There is a giant school of 12-20" mullet moving down the coast getting chased by kings. Came past 63rd ave about an hour ago. Looks like they are just getting to pier 14. Hope someone gets one of the kings. They are less than 100 yards out.


----------



## RjTheMetalhead (Dec 3, 2011)

Ready


----------



## daprez (Jul 2, 2013)

might be a white marlin in it.. get dollarbill ready....lol


----------



## Killasnipe (Jul 10, 2013)

Haha! Any luck guys?


----------



## surfisherinMB (May 18, 2009)

Pretty sure it was kings, guess it could have been some big blues, they were coming completely out of the water. It was quite a site to see. On another note, I only managed one whiting and a few blues from the surf.
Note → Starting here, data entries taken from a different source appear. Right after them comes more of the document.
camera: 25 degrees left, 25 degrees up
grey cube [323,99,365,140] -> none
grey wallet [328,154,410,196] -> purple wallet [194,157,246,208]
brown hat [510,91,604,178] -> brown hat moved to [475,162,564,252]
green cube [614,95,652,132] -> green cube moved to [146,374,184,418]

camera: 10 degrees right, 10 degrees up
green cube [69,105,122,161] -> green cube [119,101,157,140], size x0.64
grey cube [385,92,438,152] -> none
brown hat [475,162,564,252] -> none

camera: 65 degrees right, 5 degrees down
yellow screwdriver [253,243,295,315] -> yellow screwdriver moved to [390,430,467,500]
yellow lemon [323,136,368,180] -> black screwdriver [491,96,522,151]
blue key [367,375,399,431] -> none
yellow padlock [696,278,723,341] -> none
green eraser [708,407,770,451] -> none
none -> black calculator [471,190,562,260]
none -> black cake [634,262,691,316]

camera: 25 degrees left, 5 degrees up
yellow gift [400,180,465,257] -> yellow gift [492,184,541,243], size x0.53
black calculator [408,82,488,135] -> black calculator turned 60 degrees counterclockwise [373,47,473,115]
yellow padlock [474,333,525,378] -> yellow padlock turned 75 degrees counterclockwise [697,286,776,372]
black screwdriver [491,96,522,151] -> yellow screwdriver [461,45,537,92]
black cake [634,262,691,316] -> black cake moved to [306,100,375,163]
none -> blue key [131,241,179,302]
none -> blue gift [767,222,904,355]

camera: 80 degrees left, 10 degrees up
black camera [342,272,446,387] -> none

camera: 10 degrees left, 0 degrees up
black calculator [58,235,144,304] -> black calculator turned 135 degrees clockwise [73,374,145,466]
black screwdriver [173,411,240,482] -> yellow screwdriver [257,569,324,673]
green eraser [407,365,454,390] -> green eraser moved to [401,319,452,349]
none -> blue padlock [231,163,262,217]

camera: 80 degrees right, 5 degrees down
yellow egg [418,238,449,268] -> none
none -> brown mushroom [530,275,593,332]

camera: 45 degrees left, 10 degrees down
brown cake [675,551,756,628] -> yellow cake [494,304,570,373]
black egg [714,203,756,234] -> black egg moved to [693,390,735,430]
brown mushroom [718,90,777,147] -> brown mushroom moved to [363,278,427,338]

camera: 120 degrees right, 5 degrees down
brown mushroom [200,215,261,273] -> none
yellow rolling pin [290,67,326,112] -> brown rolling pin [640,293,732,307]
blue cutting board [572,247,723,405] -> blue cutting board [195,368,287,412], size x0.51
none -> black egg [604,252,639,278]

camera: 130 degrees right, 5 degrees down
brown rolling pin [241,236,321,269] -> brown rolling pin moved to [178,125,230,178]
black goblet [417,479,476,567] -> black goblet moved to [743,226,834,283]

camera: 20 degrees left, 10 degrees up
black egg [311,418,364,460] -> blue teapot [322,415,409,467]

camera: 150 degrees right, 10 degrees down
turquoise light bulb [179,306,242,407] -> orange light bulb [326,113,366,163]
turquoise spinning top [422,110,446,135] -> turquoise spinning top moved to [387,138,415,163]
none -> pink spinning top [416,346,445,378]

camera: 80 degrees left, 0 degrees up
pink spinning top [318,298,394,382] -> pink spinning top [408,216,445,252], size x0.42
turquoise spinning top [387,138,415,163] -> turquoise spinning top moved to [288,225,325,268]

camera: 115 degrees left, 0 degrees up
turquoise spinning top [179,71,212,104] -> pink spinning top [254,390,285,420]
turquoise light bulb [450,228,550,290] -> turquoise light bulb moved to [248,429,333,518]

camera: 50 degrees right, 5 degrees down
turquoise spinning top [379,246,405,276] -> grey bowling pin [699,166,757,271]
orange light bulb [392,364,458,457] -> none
The pinfish were destroying my sand fleas as soon as they hit the water.


----------



## RjTheMetalhead (Dec 3, 2011)

Couple schools of Spanish attacking mullet... That noon thunderstorm sucked. 50 mph gusts


----------



## SpringmaidKeith (Jun 30, 2013)

That White Marlin must've freaked them out


----------



## RoccoS (May 4, 2014)

No worries guys, I'll be there Sunday to take care of the White Marking problem with Dollar Bill this weekend......and as always will be signing my books from 10-1 on Saturday only!! LOL


----------



## SpringmaidKeith (Jun 30, 2013)

RoccoS said:


> No worries guys, I'll be there Sunday to take care of the White Marking problem with Dollar Bill this weekend......and as always will be signing my books from 10-1 on Saturday only!! LOL


B got 'em again today. 2 women & a buch of kids lookin for the pic of the 40lb Tuna he decked yesterday. Came down to see the pic!!! ended up all in fun


----------



## dollarbill (Nov 1, 2014)

just a tid bit of info , they only bite on the freshwater side ........lol


----------



## smoldrn (Sep 10, 2006)

This thread's 1 1/2 yrs old..


----------